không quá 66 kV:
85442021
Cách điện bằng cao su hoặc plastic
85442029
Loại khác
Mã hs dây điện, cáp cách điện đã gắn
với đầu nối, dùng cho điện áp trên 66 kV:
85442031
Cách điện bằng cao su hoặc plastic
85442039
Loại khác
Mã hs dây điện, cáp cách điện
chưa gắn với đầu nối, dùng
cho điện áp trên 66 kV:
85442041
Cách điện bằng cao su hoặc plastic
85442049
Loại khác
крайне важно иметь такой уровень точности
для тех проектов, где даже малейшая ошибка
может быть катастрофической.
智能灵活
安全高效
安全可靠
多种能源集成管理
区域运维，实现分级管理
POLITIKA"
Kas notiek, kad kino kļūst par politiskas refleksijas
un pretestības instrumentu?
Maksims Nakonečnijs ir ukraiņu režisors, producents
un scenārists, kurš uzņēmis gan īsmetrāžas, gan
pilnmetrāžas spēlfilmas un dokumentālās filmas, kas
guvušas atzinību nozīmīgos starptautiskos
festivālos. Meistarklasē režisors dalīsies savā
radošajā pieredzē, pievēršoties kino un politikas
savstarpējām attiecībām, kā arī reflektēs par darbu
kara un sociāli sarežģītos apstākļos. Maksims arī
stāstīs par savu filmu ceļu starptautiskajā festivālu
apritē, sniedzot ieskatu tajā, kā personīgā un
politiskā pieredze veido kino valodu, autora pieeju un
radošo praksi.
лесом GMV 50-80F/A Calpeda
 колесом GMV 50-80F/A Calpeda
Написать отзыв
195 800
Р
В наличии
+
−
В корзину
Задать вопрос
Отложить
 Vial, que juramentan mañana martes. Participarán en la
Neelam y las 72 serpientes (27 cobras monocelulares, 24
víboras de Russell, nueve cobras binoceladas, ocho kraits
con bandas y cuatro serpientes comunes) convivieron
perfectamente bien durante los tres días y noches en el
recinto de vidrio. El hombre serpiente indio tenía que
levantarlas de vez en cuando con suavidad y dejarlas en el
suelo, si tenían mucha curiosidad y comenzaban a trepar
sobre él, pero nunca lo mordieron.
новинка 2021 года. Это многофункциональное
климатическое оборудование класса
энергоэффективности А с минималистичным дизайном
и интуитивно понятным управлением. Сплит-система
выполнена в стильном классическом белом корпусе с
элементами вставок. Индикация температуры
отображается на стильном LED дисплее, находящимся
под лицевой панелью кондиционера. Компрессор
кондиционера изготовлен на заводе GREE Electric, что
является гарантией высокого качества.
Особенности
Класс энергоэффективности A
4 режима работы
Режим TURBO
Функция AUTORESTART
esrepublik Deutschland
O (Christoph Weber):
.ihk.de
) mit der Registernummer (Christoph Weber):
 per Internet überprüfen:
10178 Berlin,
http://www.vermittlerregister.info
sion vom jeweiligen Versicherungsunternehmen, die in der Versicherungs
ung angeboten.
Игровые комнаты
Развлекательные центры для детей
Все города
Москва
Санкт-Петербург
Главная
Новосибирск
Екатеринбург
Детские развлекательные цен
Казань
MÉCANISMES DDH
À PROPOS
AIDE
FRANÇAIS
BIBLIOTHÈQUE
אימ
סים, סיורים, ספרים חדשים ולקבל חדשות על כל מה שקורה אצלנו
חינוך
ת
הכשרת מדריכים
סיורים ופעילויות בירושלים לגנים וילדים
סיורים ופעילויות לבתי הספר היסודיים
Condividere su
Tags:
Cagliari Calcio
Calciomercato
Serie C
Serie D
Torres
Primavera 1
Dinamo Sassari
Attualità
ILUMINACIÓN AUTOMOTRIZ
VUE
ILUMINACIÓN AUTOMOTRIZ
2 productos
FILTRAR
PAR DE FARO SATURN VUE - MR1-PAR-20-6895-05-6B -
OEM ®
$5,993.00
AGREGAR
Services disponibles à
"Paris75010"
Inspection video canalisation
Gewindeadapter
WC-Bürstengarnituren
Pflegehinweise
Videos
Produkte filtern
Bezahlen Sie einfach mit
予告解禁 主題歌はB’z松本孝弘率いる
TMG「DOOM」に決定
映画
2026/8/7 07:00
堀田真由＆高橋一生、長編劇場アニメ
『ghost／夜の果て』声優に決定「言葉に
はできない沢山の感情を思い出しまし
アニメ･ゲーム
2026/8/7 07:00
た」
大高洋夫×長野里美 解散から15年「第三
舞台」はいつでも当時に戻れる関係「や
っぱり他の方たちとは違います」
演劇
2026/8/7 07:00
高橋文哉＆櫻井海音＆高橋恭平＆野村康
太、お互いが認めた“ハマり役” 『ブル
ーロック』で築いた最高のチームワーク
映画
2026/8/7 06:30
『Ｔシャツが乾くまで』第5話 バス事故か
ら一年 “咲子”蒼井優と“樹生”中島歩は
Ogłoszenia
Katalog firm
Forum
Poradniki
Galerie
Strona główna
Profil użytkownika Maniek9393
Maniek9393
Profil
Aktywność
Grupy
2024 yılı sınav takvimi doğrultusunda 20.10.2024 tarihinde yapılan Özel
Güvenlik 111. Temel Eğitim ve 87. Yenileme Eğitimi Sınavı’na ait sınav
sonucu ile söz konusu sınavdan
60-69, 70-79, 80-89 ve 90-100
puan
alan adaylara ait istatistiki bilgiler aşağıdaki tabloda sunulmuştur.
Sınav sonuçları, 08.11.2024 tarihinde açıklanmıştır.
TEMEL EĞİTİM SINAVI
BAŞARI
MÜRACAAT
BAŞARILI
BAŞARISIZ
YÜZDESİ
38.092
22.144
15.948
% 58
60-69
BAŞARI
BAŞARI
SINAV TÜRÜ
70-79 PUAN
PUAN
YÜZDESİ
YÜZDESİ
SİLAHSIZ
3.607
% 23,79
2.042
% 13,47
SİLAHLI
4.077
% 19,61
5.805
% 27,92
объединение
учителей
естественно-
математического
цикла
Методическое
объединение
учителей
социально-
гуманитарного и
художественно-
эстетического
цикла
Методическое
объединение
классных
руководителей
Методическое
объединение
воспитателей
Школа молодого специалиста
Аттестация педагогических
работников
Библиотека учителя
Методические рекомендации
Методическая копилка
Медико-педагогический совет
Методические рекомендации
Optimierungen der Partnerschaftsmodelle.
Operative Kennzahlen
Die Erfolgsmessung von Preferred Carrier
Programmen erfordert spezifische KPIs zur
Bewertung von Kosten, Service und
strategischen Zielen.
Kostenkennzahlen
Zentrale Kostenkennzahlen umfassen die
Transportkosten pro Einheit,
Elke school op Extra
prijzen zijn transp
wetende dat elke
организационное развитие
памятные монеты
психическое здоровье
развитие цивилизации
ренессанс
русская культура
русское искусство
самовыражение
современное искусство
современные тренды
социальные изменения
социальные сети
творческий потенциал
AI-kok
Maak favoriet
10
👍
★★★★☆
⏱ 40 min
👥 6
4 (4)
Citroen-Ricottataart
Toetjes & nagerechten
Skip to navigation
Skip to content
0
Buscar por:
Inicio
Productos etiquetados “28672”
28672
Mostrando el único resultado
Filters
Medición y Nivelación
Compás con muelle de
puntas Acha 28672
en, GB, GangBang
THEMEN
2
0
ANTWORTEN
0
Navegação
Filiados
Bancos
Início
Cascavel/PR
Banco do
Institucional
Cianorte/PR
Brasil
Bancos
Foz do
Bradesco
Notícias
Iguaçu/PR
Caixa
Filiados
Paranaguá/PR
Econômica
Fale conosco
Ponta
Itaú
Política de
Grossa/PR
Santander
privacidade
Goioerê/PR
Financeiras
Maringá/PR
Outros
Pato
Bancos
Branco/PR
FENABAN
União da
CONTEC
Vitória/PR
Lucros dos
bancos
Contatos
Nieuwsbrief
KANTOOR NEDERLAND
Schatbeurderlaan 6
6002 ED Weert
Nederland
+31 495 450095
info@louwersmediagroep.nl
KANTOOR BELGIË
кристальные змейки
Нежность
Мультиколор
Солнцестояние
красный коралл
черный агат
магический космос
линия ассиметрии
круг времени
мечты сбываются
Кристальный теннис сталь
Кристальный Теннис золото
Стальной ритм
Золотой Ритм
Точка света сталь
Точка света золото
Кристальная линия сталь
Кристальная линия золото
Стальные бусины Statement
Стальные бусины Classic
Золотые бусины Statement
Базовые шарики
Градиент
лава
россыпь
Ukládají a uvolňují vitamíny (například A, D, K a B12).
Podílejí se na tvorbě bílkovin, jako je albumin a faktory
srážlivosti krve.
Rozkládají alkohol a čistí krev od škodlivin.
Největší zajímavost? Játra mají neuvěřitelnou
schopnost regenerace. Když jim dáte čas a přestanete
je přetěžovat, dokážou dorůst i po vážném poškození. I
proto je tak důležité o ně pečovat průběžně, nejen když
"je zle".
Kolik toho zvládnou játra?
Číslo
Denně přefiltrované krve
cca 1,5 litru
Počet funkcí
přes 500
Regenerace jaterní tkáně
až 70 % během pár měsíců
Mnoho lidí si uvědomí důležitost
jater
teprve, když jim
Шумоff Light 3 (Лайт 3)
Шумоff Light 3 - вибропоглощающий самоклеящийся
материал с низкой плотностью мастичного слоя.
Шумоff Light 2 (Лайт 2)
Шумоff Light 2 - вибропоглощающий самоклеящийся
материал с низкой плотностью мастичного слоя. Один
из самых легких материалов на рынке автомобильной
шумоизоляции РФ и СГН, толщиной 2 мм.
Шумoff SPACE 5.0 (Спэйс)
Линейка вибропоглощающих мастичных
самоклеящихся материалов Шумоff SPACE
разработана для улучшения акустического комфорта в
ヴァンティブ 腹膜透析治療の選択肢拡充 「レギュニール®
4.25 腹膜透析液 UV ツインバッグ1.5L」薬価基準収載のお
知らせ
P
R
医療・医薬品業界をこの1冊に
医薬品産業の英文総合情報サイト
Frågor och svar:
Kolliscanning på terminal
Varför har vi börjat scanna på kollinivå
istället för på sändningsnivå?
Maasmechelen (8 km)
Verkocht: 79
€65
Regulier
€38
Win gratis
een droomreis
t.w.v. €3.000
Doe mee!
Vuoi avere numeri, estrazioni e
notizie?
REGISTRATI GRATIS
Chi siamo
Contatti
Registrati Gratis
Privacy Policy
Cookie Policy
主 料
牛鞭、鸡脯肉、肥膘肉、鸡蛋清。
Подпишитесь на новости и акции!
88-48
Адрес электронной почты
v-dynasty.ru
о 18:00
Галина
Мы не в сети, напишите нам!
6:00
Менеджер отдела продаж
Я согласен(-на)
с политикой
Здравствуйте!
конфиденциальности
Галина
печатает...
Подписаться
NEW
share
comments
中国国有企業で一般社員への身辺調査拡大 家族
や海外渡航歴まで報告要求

____________________

The answer must be a single number: the count of lines in the entries above that contain "света".

** Solution for this problem **
2